Les climatiseurs fonctionnent sur le principe d’une pompe à chaleur (PAC), c’est-à-dire qu’ils utilisent un fluide, dit frigorigène*, qui subit des cycles de changement de pression et température afin de transporter la chaleur d’un bout à l’autre du dispositif. Les PAC de chauffage et le frigidaire sont d'ailleurs des machines qui fonctionnent sur le même principe. On estime que les climatiseurs contribuent à environ 5% des émissions de gaz à effets de serre (GES) imputables à l’électricité en France, soit 0.9 million de tonnes de CO2e* par an [1]. Cela est dû à l’électricité qu’ils consomment, surtout dans le cas des climatiseurs mobiles qui consomment plus de deux fois plus que les PAC, mais aussi au fluide frigorigène à l’intérieur. Ce liquide a la propriété de facilement capter la chaleur pour la transporter, mais cela va aussi de pair avec le fait que les fluides frigorigènes classiques ont un pouvoir de réchauffement près de 1000 fois plus élevé que celui du CO2. Cela en fait donc de gros contributeurs à l’effet de serre mais ils sont heureusement beaucoup moins libérés dans l’atmosphère. Au cours de la vie de votre appareil, en cas d’entretien irrégulier, ou en cas de mauvaise manipulation lors de la mise hors d’usage, des fuites de ce fluide peuvent s’avérer dramatiques pour l'environnement et sont en réalité une plus grande source d’émission de GES que la consommation électrique de l’appareil.

Autre problème, on estime que l’utilisation systématique de la climatisation en ville pendant les périodes de fortes chaleurs contribue à faire augmenter la température moyenne des villes de 1°C la nuit, à cause du rejet d’air chaud vers l’extérieur [2]. Par ailleurs, à l’échelle mondiale, la climatisation représente 10% de la consommation totale d’électricité d’après l’agence internationale de l'Énergie (AIE). De plus, les scientifiques estiment que ce nombre est voué à augmenter [3].

##########

Exercices |
A – Dans le listing, disposez en liste JSON de chaînes les lignes qui vont de celle contenant "Close, Volume" jusqu'à celle contenant "Rank the categories", ces deux lignes comprises, à raison d'une chaîne par ligne et sans les lignes vides.
B – Reprenez le texte sur la climatisation à la suite de sa dernière phrase et poursuivez-le.

Données |
##########

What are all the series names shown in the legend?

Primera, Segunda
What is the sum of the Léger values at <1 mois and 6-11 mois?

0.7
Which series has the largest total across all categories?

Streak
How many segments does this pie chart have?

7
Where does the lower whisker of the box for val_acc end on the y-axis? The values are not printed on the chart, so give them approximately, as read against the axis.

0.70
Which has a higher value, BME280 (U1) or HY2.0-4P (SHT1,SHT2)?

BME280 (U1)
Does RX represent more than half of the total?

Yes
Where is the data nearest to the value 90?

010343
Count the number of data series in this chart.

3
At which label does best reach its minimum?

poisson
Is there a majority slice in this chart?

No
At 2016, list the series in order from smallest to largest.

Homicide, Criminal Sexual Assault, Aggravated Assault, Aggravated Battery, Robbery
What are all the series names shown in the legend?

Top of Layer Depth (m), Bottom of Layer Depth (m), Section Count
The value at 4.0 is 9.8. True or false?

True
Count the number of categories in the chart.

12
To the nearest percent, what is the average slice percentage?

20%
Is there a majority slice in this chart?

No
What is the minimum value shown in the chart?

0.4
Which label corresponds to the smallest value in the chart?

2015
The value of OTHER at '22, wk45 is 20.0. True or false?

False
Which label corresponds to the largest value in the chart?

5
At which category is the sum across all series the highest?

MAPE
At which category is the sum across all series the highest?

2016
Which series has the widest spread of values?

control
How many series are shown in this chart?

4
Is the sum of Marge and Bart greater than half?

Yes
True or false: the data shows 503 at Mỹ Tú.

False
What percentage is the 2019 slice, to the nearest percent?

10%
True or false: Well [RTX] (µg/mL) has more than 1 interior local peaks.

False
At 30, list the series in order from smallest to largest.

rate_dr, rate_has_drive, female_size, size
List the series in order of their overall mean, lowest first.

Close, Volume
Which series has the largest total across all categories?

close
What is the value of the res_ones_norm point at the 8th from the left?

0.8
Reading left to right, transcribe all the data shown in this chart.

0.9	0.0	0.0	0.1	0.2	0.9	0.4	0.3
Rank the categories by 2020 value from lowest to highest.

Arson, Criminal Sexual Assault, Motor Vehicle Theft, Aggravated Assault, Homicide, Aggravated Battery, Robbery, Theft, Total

##########

Réponses par exercice |
A –
[
  "Close, Volume",
  "Which series has the largest total across all categories?",
  "close",
  "What is the value of the res_ones_norm point at the 8th from the left?",
  "0.8",
  "Reading left to right, transcribe all the data shown in this chart.",
  "0.9\t0.0\t0.0\t0.1\t0.2\t0.9\t0.4\t0.3",
  "Rank the categories by 2020 value from lowest to highest."
]

B –
Les étés sont de plus en plus chauds, c’est déjà une réalité en France comme dans le monde entier depuis quelques années. Or, l’utilisation actuelle de la climatisation dans le monde n’est pas adaptée à ce réchauffement. En effet, l’usage de climatiseurs est inégal dans le monde : on estime que près de 90% des ménages japonais et américains sont équipés, contre moins de 5% en Afrique subsaharienne, qui subissent pourtant des températures extrêmes [3]. D’après une étude, le nombre de personnes en stress thermique* quotidien en Afrique subsaharienne et en Asie du Sud-Est augmente toujours plus vite [4]. C’est donc un effet double où les pays les plus pauvres sont aussi les plus exposés.

Cette inégalité se retrouve à l’échelle d’un pays, avec les ménages les plus modestes qui habitent souvent dans les zones les plus sujettes aux catastrophes naturelles par exemple. On remarque aussi que les solutions de climatisation les moins efficaces comme les climatiseurs mobiles, qui ne peuvent travailler que dans des volumes réduits et en consommant beaucoup d’électricité, sont aussi celles privilégiées par les foyers les plus modestes, alors qu’elles coûtent finalement plus cher sur du long terme. Problème, tout le monde n’ a pas les moyens de financer l’installation d’une climatisation réversible, qui s'élève à environ 3000€. La technologie la plus chère, mais aussi la plus efficace est la climatisation Inverter : dans ce genre de systèmes, des capteurs ajustent en temps réel le débit de la PAC pour qu’elle fonctionne en continu à bas régime, évitant les redémarrages intempestifs et très coûteux en énergie.

Des chercheurs australiens ont comparé les morts causées par les fortes chaleurs entre 1980 et 2020 dans des populations aborigènes et dans les villes australiennes. Ils se sont aperçus qu’il n’y avait aucune différence de mortalité significative entre les aborigènes et les citadins, aussi bien il y a quarante ans qu'aujourd’hui [8]. Cela suggère que cette population aborigène a su s’adapter aux fortes chaleurs et se protège aussi bien que les citadins, qui utilisent pourtant de nombreuses technologies pour résister. Ainsi, même si la climatisation est très utile et risque même de devenir vitale dans les années à venir, elle doit être accompagnée de bonnes pratiques pour éviter au maximum de s’exposer à la chaleur, et pour ne pas être trop dépendant de sa climatisation.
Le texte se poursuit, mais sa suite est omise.